When the performance concluded, Litchfield told Harreld her idea for the university to get behind a higher-education program for inmates. The president embraced the suggestion, and conversations of what to do began that very evening.
“My concern was that the offerings made available by state mandate in our prisons are superficial and don’t genuinely take those students to a place where they are able to use relevant skills training in creating success,” Litchfield said. “The need for some higher education access was obvious to me from several years ago, but there are very few models to build such a program. So it took a few years of me doing my research and building my network with people who were very successful in other areas of the country and to just start asking questions.”

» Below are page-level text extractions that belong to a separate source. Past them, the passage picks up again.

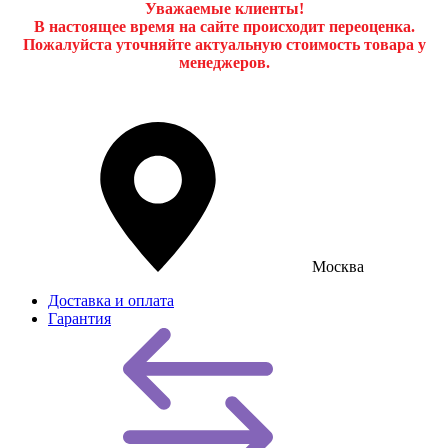
Уважаемые клиенты!
В настоящее время на сайте происходит переоценка.
Пожалуйста уточняйте актуальную стоимость товара у
менеджеров.
Москва
Доставка и оплата
Гарантия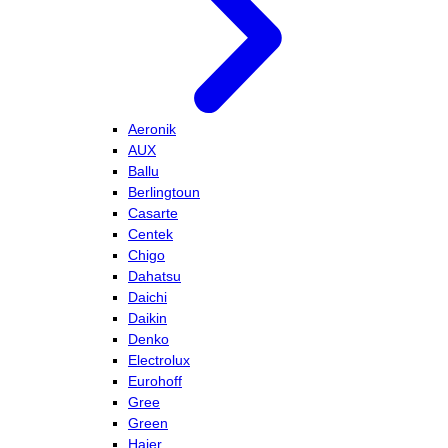
Aeronik
AUX
Ballu
Berlingtoun
Casarte
Centek
Chigo
Dahatsu
Daichi
Daikin
Denko
Electrolux
Eurohoff
Gree
Green
Haier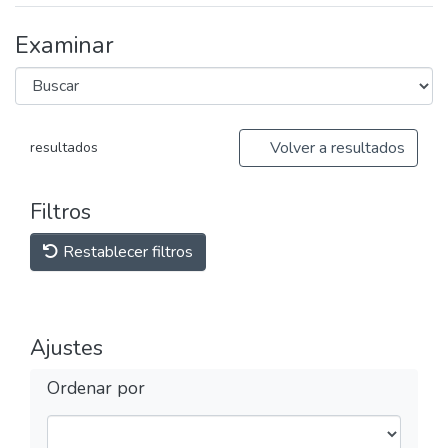
Examinar
Volver a resultados
resultados
Filtros
Restablecer filtros
Ajustes
Ordenar por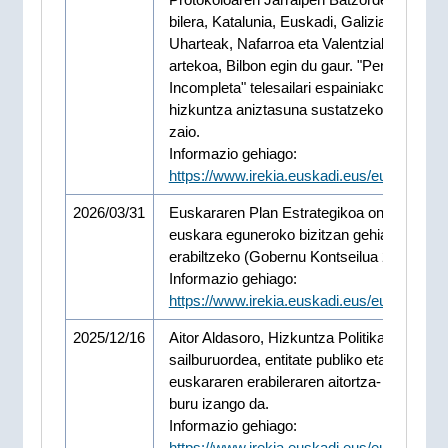
bilera, Katalunia, Euskadi, Galizia, Balear
Uharteak, Nafarroa eta Valentziako gober
artekoa, Bilbon egin du gaur. "Pensión
Incompleta" telesailari espainiako Estatuko
hizkuntza aniztasuna sustatzeko Saria em
zaio.
Informazio gehiago:
https://www.irekia.euskadi.eus/eu/news/1
2026/03/31
Euskararen Plan Estrategikoa onartu da,
euskara eguneroko bizitzan gehiago
erabiltzeko (Gobernu Kontseilua 2026-03-3
Informazio gehiago:
https://www.irekia.euskadi.eus/eu/news/1
2025/12/16
Aitor Aldasoro, Hizkuntza Politikako
sailburuordea, entitate publiko eta pribatue
euskararen erabileraren aitortza- ekitaldiar
buru izango da.
Informazio gehiago:
https://www.irekia.euskadi.eus/eu/news/1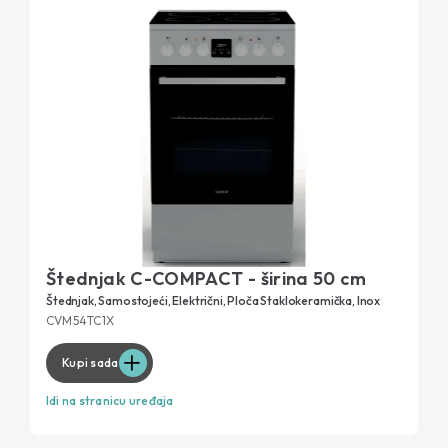
Štednjak C-COMPACT - širina 50 cm
Štednjak, Samostojeći, Električni, Ploča Staklokeramička, Inox
CVM54TC1X
Kupi sada
Idi na stranicu uređaja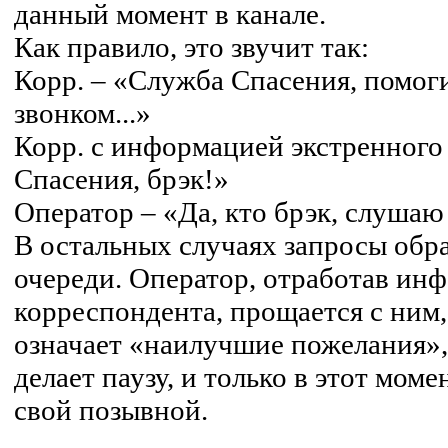
данный момент в канале.
Как правило, это звучит так:
Корр. – «Служба Спасения, помог
звонком...»
Корр. с информацией экстренного
Спасения, брэк!»
Оператор – «Да, кто брэк, слушаю
В остальных случаях запросы обр
очереди. Оператор, отработав и
корреспондента, прощается с ним,
означает «наилучшие пожелания», т
делает паузу, и только в этот мом
свой позывной.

With a model in mind, it only took a few months to create what became the University of Iowa Speaker Series at Oakdale. This past semester, Litchfield organized speakers from the university to give lectures to inmates, educating them on a wide range of topics. Among the very first speakers was Harreld himself, who spoke on the topic, “Learning Through Discussion.” Professors, deans and lecturers from a wide range of schools, including law, English and education, have also been a part of the speaker series.
Litchfield calls the program a “work in progress.” She’s hoping that feedback from everyone involved will allow it to grow, potentially to the point where inmates can earn university credit for the classes they attend.
“There [were] a lot of institutional introductions that we needed to create,” Litchfield said. “There are not a lot of people on the University of Iowa campus that have an approximate relationship with prisons, and vice versa. Not a lot of people working in the prions are really familiar with academia or the University of Iowa in particular. So our goal was to build relationships.”
The next step for the program is expansion, so that inmates can hear lectures from a wider variety of educated speakers. Litchfield said that instructors in the first semester were limited to people she knew and had built relationships with, but she’s hoping that through word of mouth, the program spreads across campus and lets everyone at Iowa know how they can make an important difference. The more people who get involved, the better chance the program has in changing lives.
“The prison industrial complex is a real and relevant issue,” Litchfield said. “There’s a lot of potential growth for Iowa in general, and the students who are currently not having that access to important information. There’s a lot of potential for nurturing genius, and why would we turn our back on that opportunity when we can make it happen?”